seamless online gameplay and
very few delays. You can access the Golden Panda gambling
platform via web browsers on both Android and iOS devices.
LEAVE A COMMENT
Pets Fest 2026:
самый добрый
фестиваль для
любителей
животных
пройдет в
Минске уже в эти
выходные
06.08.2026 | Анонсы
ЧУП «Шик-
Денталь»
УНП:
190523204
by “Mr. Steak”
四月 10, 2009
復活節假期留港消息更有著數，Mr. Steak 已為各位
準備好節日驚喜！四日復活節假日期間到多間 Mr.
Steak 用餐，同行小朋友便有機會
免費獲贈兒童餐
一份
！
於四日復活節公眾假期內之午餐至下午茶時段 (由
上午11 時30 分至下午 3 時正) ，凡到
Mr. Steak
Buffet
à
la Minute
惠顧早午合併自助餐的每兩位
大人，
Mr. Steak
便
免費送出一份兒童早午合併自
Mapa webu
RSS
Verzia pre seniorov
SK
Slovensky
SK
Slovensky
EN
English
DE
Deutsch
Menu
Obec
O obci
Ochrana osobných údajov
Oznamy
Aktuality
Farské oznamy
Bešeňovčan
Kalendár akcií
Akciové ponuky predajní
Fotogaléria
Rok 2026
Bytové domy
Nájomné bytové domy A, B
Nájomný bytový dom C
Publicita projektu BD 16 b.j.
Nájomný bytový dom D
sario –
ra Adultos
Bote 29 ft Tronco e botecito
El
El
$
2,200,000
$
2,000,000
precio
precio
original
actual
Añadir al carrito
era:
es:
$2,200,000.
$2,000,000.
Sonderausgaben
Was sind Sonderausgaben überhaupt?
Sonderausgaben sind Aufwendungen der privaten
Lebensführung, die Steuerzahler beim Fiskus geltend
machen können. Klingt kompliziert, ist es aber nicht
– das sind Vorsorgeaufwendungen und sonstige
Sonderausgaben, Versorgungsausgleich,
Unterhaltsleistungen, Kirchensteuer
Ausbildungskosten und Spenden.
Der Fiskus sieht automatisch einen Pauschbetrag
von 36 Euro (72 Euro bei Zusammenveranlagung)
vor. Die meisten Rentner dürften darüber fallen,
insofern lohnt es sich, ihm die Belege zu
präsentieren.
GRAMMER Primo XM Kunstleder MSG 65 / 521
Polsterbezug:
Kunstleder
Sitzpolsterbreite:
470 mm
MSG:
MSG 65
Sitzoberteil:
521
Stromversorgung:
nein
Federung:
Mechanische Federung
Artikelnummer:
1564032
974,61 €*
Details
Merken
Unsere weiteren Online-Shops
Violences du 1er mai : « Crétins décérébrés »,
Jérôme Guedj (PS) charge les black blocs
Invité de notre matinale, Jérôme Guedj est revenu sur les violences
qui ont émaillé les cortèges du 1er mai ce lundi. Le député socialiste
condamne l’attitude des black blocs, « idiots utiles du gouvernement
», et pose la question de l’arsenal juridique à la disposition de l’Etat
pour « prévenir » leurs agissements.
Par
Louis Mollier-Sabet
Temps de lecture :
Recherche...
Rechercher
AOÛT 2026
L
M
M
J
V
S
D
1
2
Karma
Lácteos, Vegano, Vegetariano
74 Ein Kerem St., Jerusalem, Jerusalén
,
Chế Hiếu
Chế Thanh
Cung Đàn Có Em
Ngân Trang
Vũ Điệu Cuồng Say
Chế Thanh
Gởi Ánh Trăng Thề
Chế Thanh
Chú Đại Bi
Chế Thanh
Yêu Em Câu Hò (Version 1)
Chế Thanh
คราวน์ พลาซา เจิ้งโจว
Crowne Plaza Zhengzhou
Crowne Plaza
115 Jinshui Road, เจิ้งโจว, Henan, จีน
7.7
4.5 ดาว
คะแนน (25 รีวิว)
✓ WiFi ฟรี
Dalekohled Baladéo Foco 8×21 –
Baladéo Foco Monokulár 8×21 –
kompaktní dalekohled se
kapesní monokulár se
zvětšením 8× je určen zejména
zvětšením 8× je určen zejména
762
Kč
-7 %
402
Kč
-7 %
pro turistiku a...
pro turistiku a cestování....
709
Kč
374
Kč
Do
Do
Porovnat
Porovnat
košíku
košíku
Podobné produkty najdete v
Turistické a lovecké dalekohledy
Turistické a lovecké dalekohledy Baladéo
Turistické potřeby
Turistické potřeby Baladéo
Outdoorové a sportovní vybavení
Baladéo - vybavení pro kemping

_WORK REQUEST:_ An exact number is called for here: how many lines across the records contain the word "งโจว". Nothing else belongs in the answer.

_YOUR RESPONSE:_ 2